◆ WHAT YOU NEED TO DO:
Restate every entry verbatim; drop the pictures.

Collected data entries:
━━━━
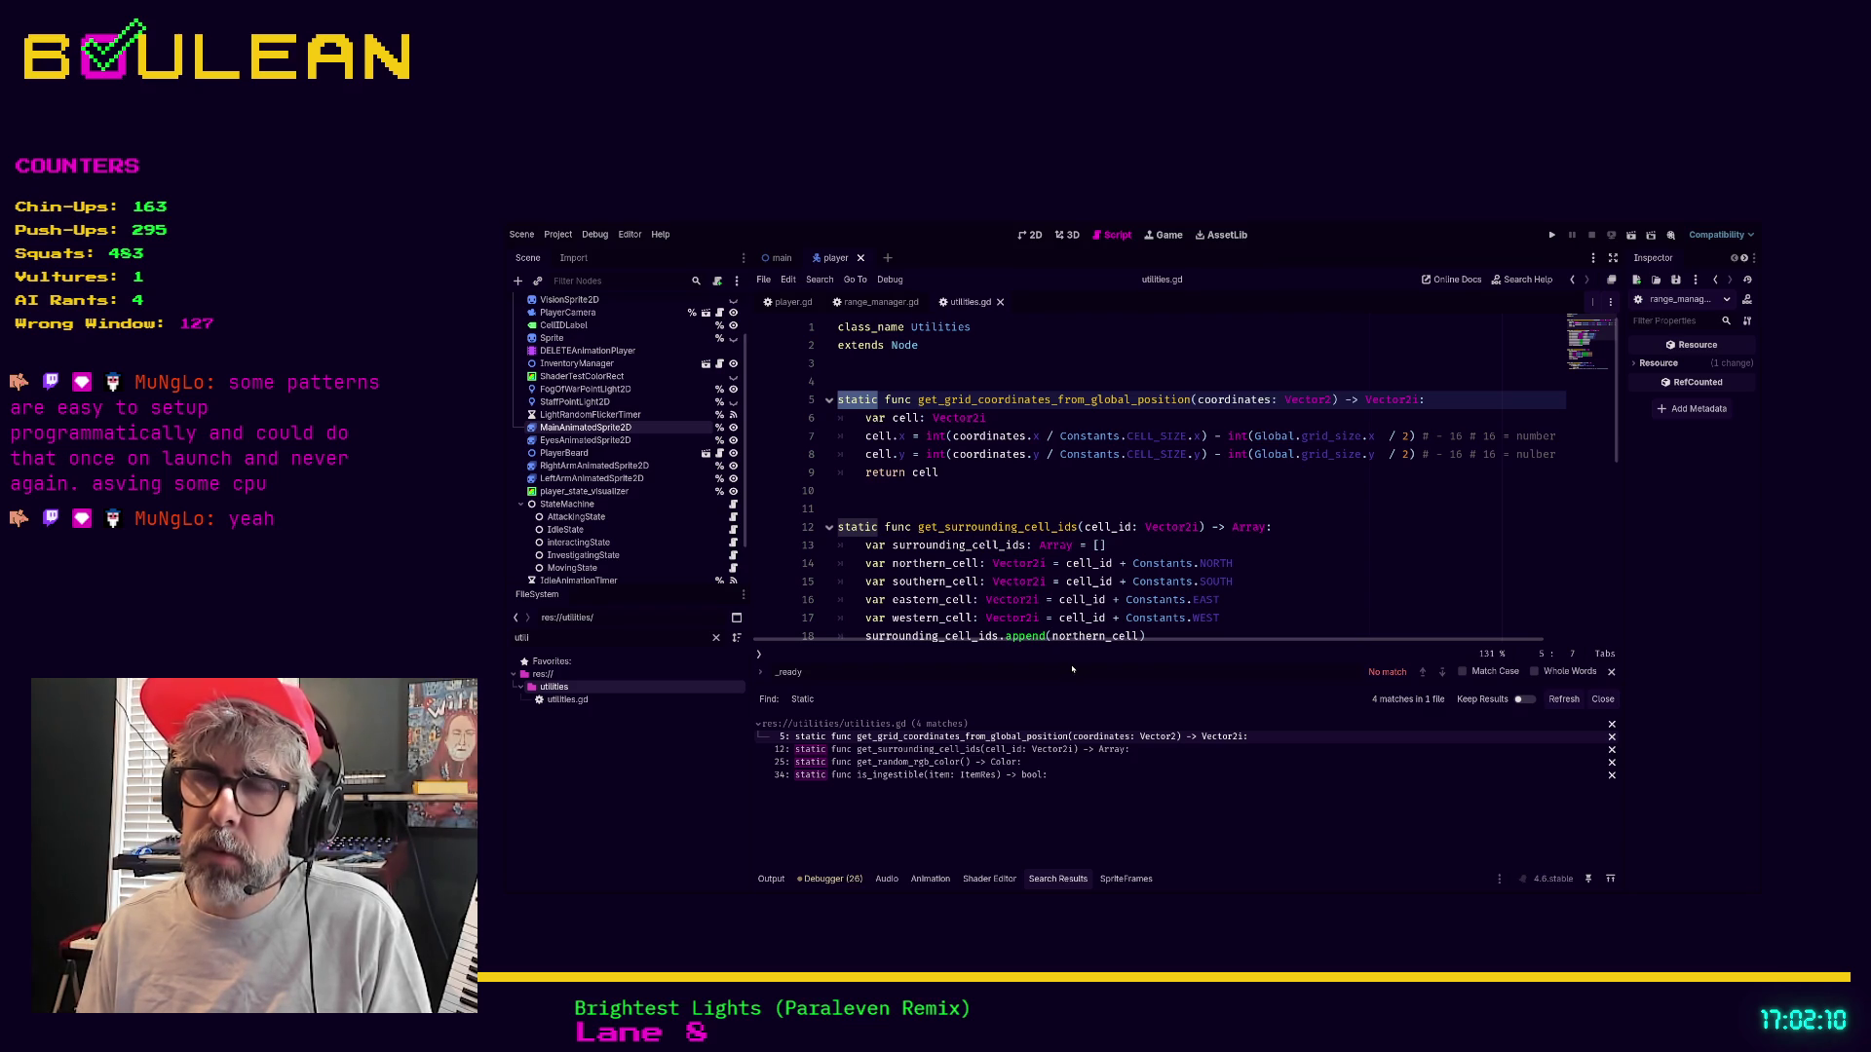
{"action": "key", "text": "Return"}
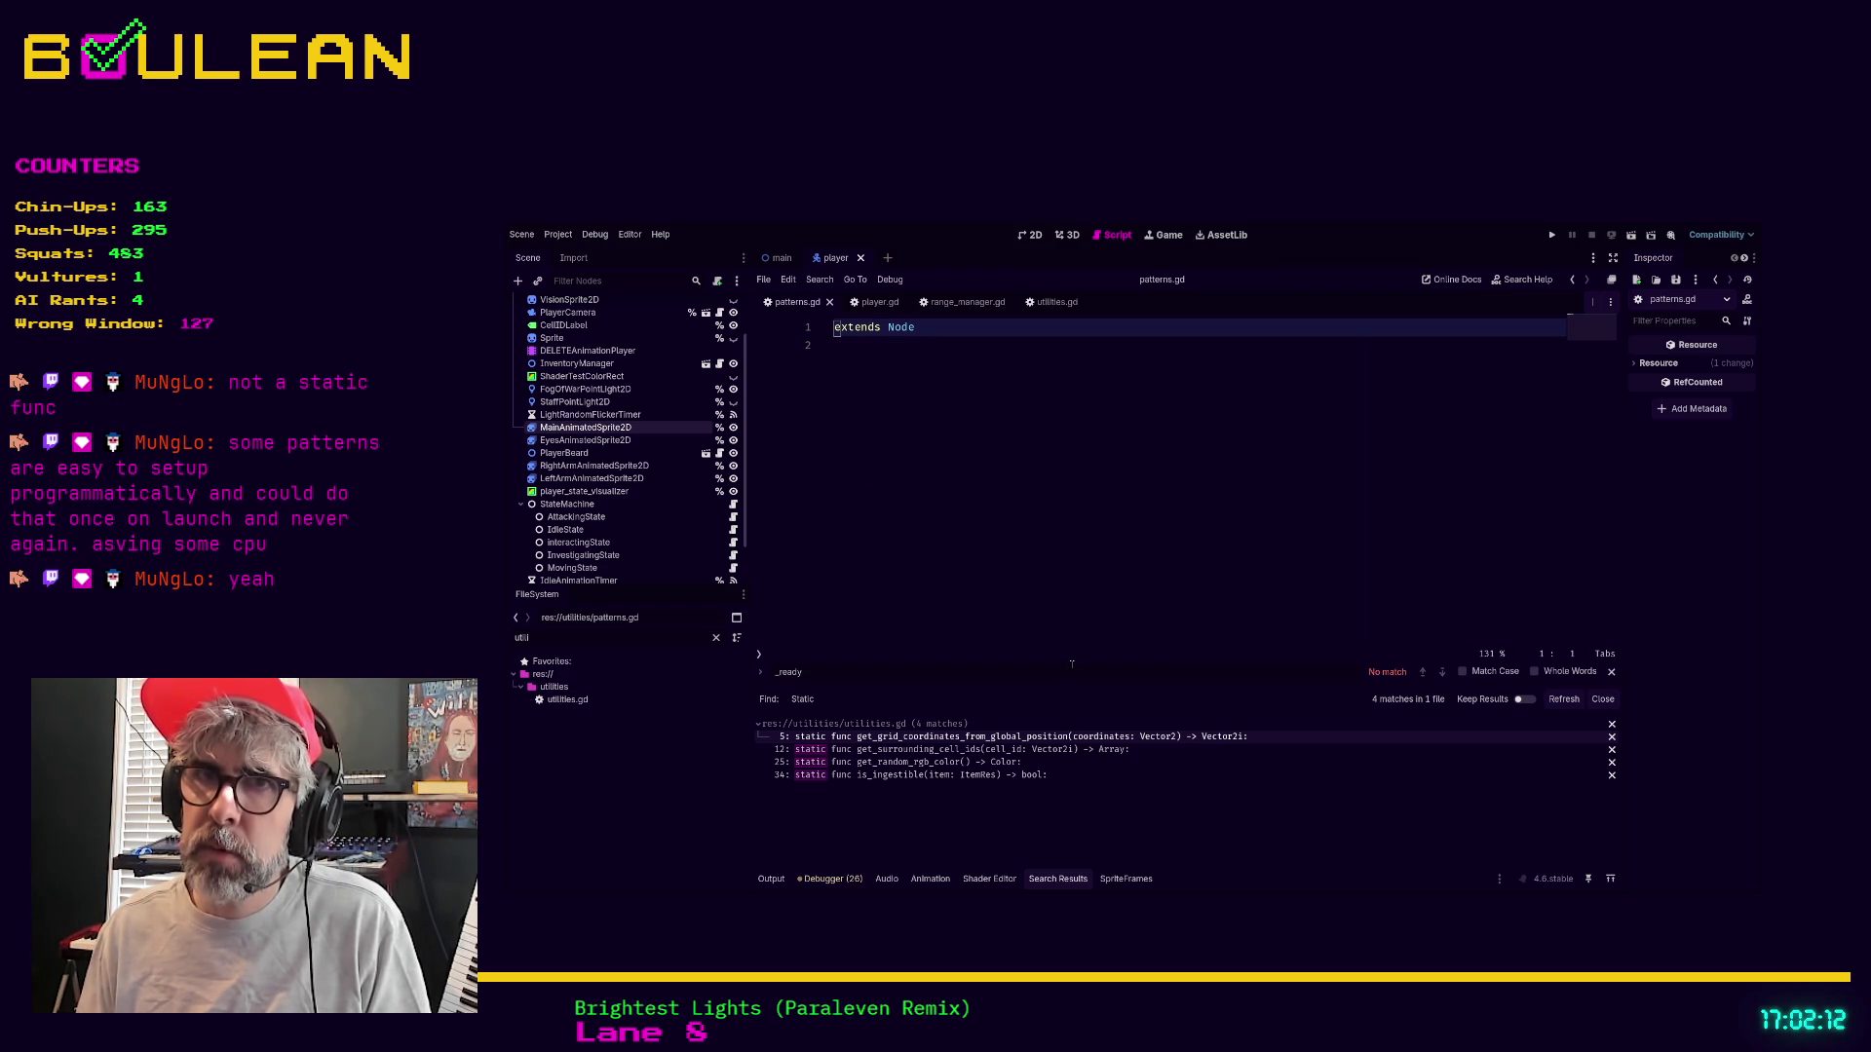
Add 'class_name Patterns' above extends Node in patterns.gd
{"action": "key", "text": "Return"}
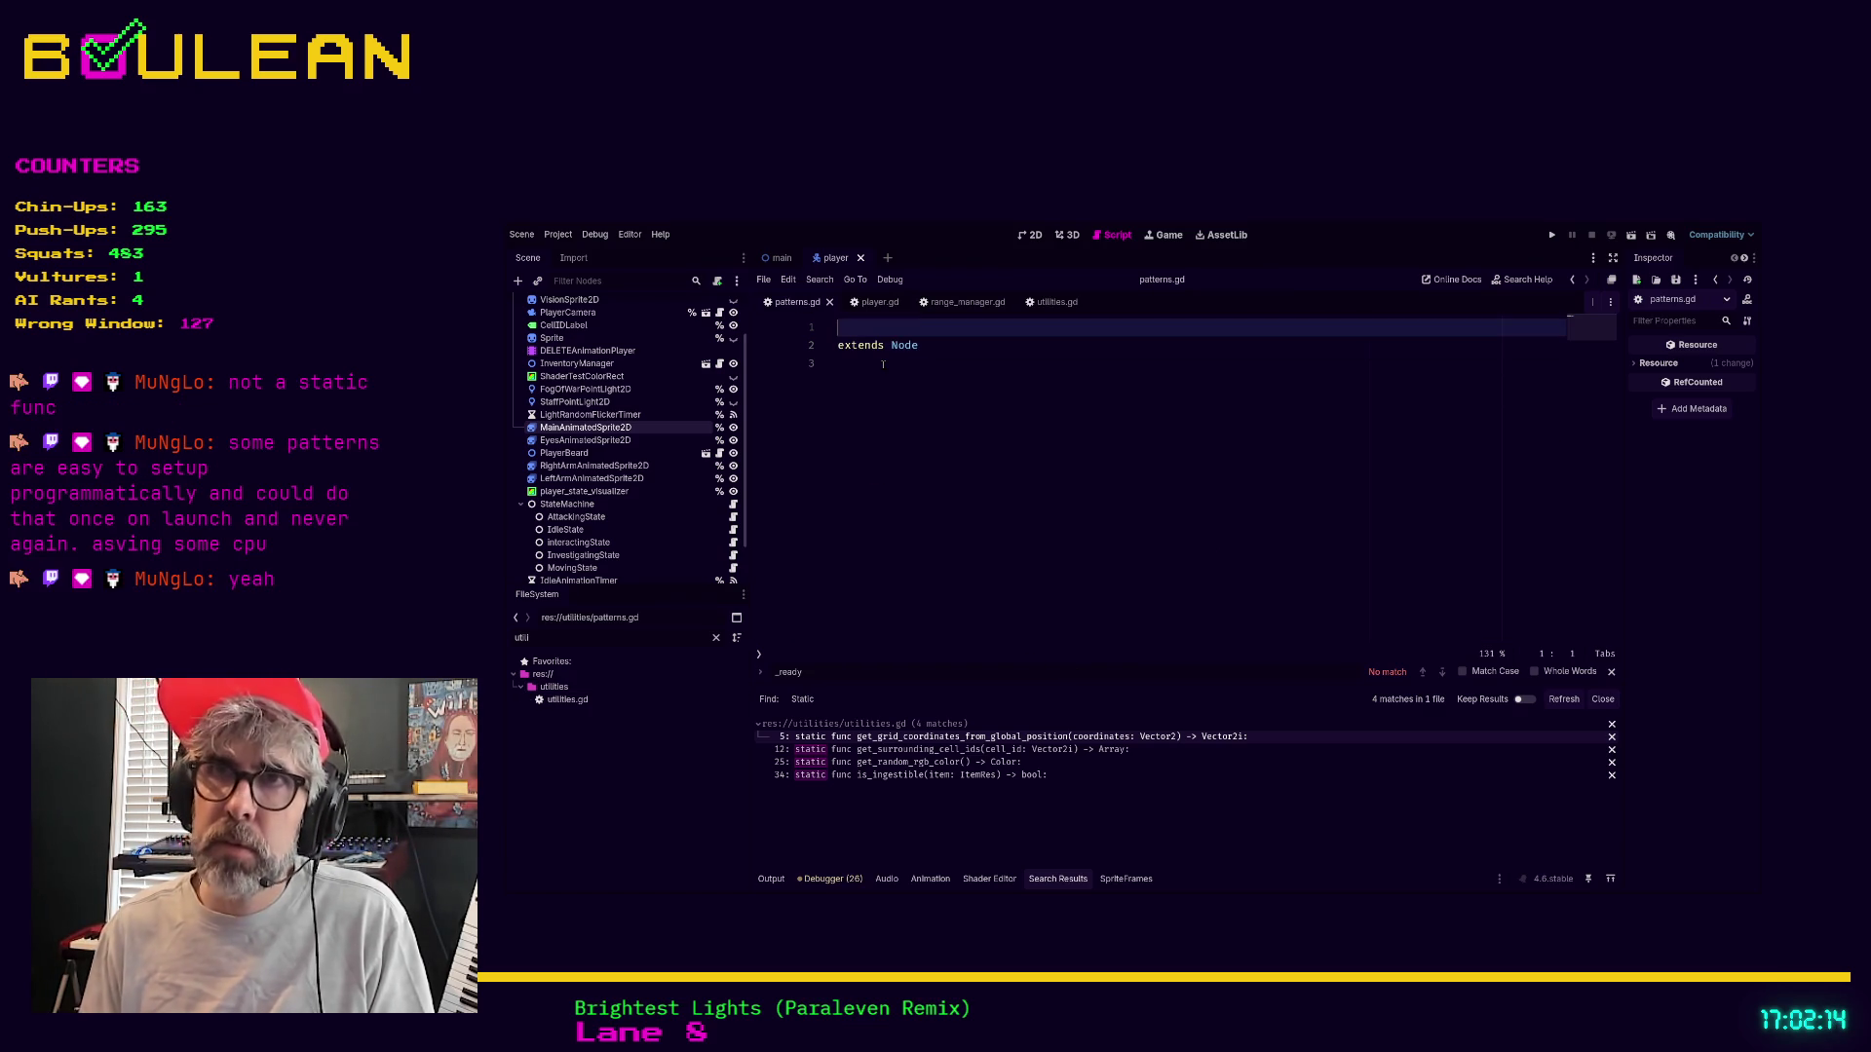
{"action": "type", "text": "class_name P"}
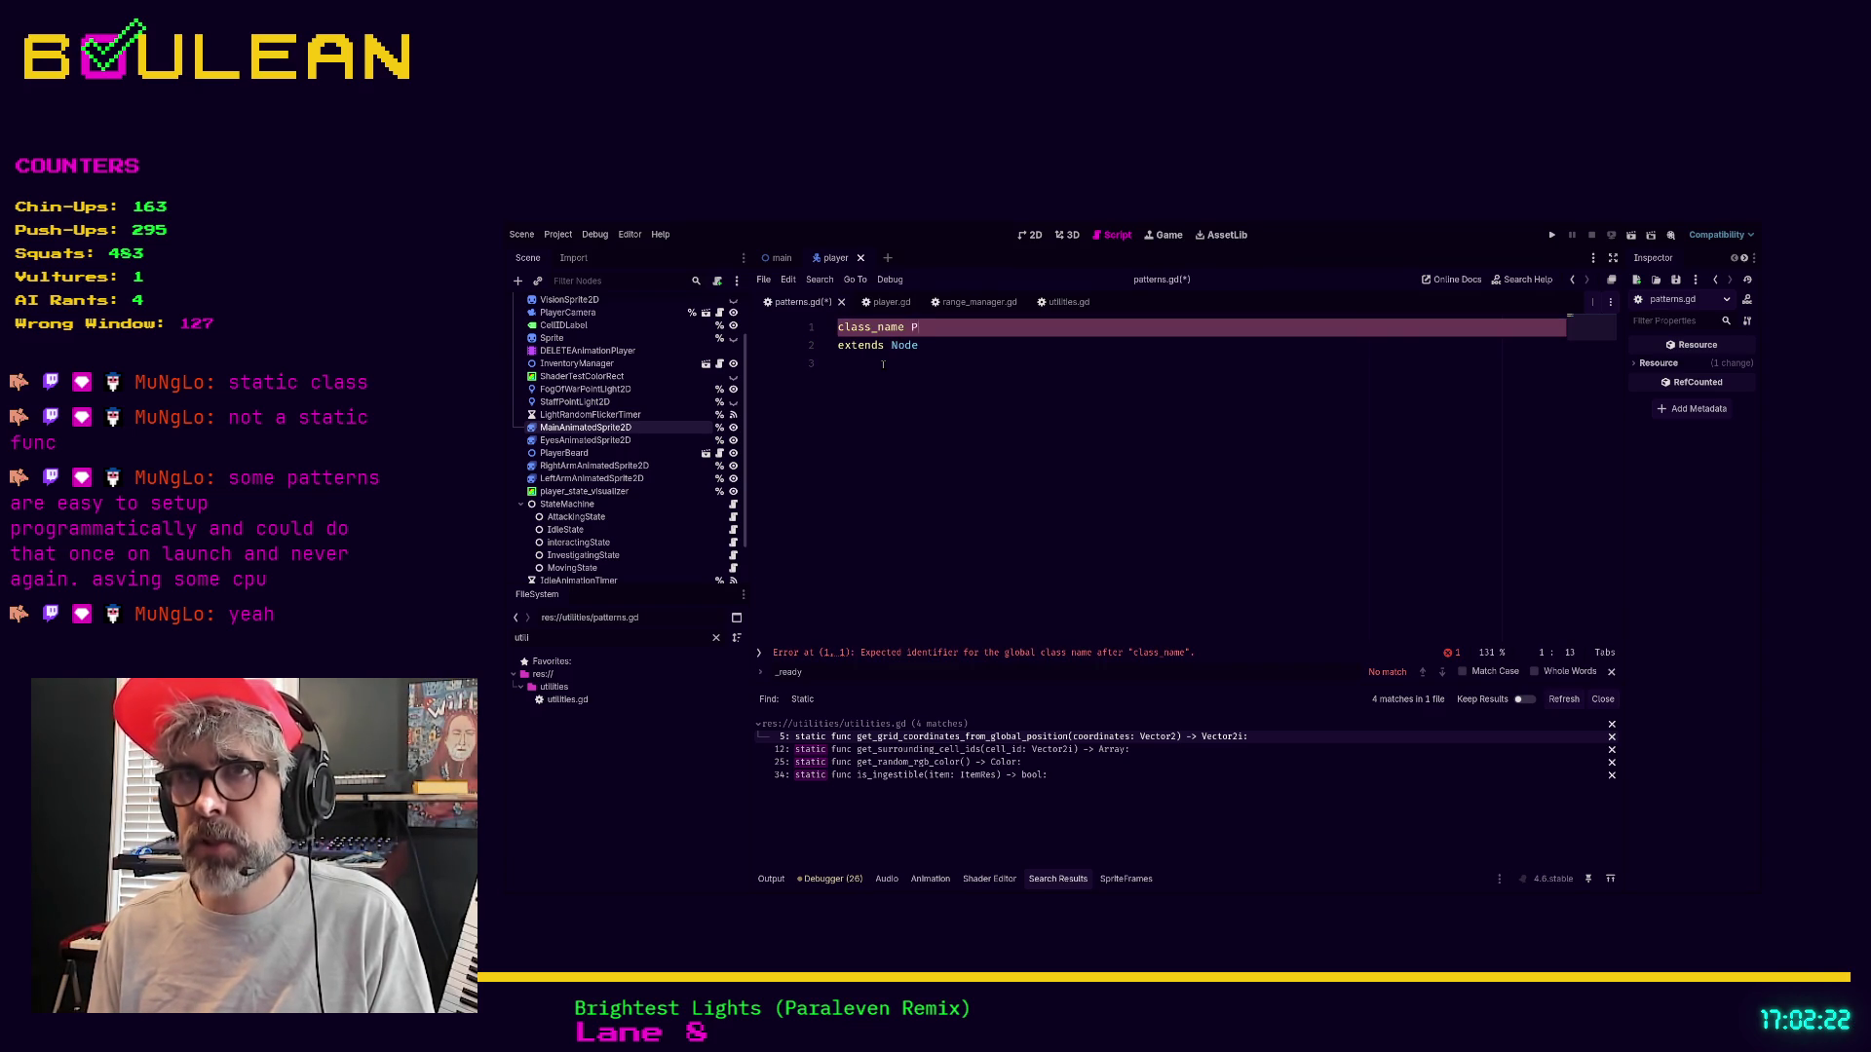
{"action": "type", "text": "atterns"}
━━━━
◆ REPLY:
{"action": "key", "text": "Return"}
Add 'class_name Patterns' above extends Node in patterns.gd
{"action": "key", "text": "Return"}
{"action": "type", "text": "class_name P"}
{"action": "type", "text": "atterns"}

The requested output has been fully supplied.